● **Work instructions**
Could you extract every line of text from the material below, copying each one exactly, and leave the pictures out of your answer?

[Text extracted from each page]
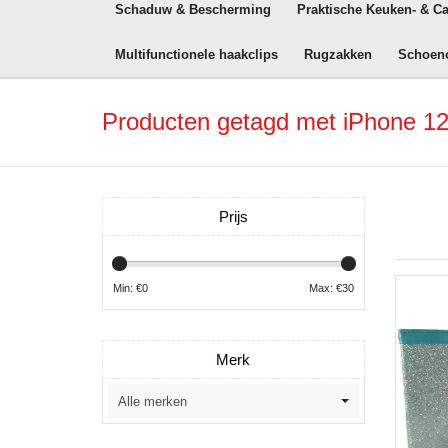
Schaduw & Bescherming
Praktische Keuken- & C
Multifunctionele haakclips
Rugzakken
Schoen
Producten getagd met iPhone 12 
Prijs
Min: €
0
Max: €
30
Merk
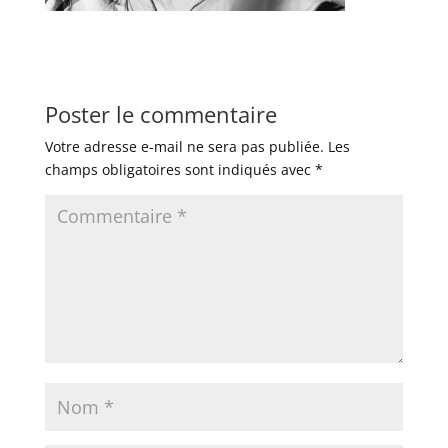
Poster le commentaire
Votre adresse e-mail ne sera pas publiée.
Les
champs obligatoires sont indiqués avec
*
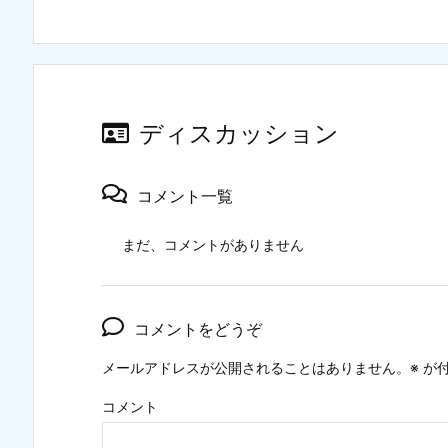
ディスカッション
コメント一覧
まだ、コメントがありません
コメントをどうぞ
メールアドレスが公開されることはありません。
※
が付
コメント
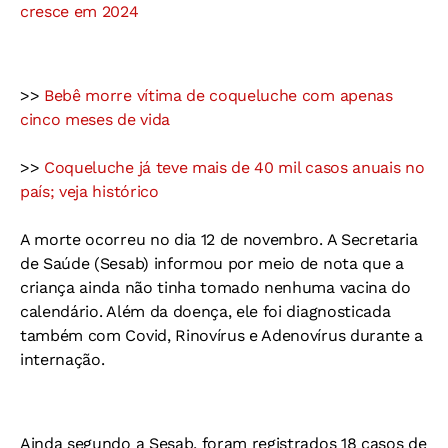
cresce em 2024
>>
Bebê morre vítima de coqueluche com apenas
cinco meses de vida
>>
Coqueluche já teve mais de 40 mil casos anuais no
país; veja histórico
A morte ocorreu no dia 12 de novembro. A Secretaria
de Saúde (Sesab) informou por meio de nota que a
criança ainda não tinha tomado nenhuma vacina do
calendário. Além da doença, ele foi diagnosticada
também com Covid, Rinovírus e Adenovírus durante a
internação.
Ainda segundo a Sesab, foram registrados 18 casos de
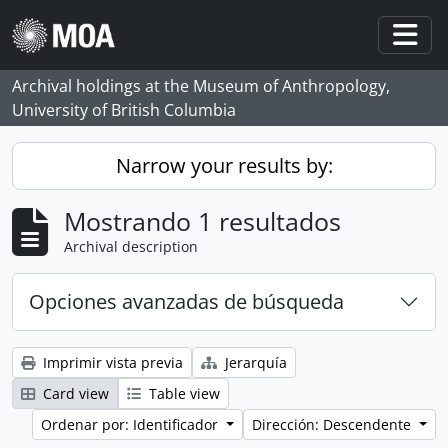
Skip to main content
Togg
Archival holdings at the Museum of Anthropology,
University of British Columbia
Narrow your results by:
Mostrando 1 resultados
Archival description
Opciones avanzadas de búsqueda
Imprimir vista previa
Jerarquía
Card view
Table view
Ordenar por: Identificador
Dirección: Descendente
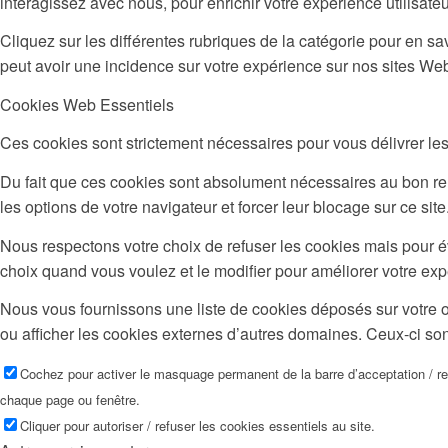
interagissez avec nous, pour enrichir votre expérience utilisateu
Cliquez sur les différentes rubriques de la catégorie pour en 
peut avoir une incidence sur votre expérience sur nos sites We
Cookies Web Essentiels
Ces cookies sont strictement nécessaires pour vous délivrer les s
Du fait que ces cookies sont absolument nécessaires au bon rend
les options de votre navigateur et forcer leur blocage sur ce si
Nous respectons votre choix de refuser les cookies mais pour é
choix quand vous voulez et le modifier pour améliorer votre exp
Nous vous fournissons une liste de cookies déposés sur votre o
ou afficher les cookies externes d’autres domaines. Ceux-ci son
Cochez pour activer le masquage permanent de la barre d’acceptation / r
chaque page ou fenêtre.
Cliquer pour autoriser / refuser les cookies essentiels au site.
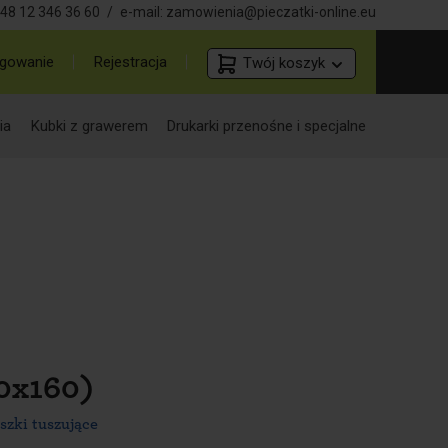
48 12 346 36 60
/
e-mail:
zamowienia@pieczatki-online.eu
gowanie
Rejestracja
Twój koszyk
ia
Kubki z grawerem
Drukarki przenośne i specjalne
90x160)
szki tuszujące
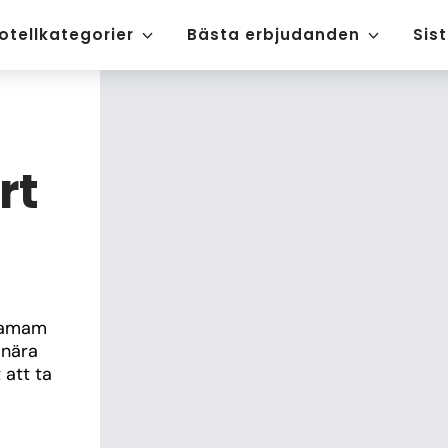
otellkategorier
Bästa erbjudanden
Sis
rt
hamam 
nära 
att ta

● **Reply to the exercise**
Schaduw & Bescherming
Praktische Keuken- & C
Multifunctionele haakclips
Rugzakken
Schoen
Producten getagd met iPhone 12 
Prijs
Min: €
0
Max: €
30
Merk
Poster le commentaire
Votre adresse e-mail ne sera pas publiée.
Les
champs obligatoires sont indiqués avec
*
ディスカッション
コメント一覧
まだ、コメントがありません
コメントをどうぞ
メールアドレスが公開されることはありません。
※
が付
コメント
cresce em 2024
>>
Bebê morre vítima de coqueluche com apenas
cinco meses de vida
>>
Coqueluche já teve mais de 40 mil casos anuais no
país; veja histórico
A morte ocorreu no dia 12 de novembro. A Secretaria
de Saúde (Sesab) informou por meio de nota que a
criança ainda não tinha tomado nenhuma vacina do
calendário. Além da doença, ele foi diagnosticada
também com Covid, Rinovírus e Adenovírus durante a
internação.
Ainda segundo a Sesab, foram registrados 18 casos de
Skip to main content
Togg
Archival holdings at the Museum of Anthropology,
University of British Columbia
Narrow your results by:
Mostrando 1 resultados
Archival description
Opciones avanzadas de búsqueda
Imprimir vista previa
Jerarquía
Card view
Table view
Ordenar por: Identificador
Dirección: Descendente
interagissez avec nous, pour enrichir votre expérience utilisateu
Cliquez sur les différentes rubriques de la catégorie pour en 
peut avoir une incidence sur votre expérience sur nos sites We
Cookies Web Essentiels
Ces cookies sont strictement nécessaires pour vous délivrer les s
Du fait que ces cookies sont absolument nécessaires au bon rend
les options de votre navigateur et forcer leur blocage sur ce si
Nous respectons votre choix de refuser les cookies mais pour é
choix quand vous voulez et le modifier pour améliorer votre exp
Nous vous fournissons une liste de cookies déposés sur votre o
ou afficher les cookies externes d’autres domaines. Ceux-ci son
Cochez pour activer le masquage permanent de la barre d’acceptation / r
chaque page ou fenêtre.
Cliquer pour autoriser / refuser les cookies essentiels au site.
48 12 346 36 60
/
e-mail:
zamowienia@pieczatki-online.eu
gowanie
Rejestracja
Twój koszyk
ia
Kubki z grawerem
Drukarki przenośne i specjalne
90x160)
szki tuszujące
otellkategorier
Bästa erbjudanden
Sis
rt
hamam 
nära 
att ta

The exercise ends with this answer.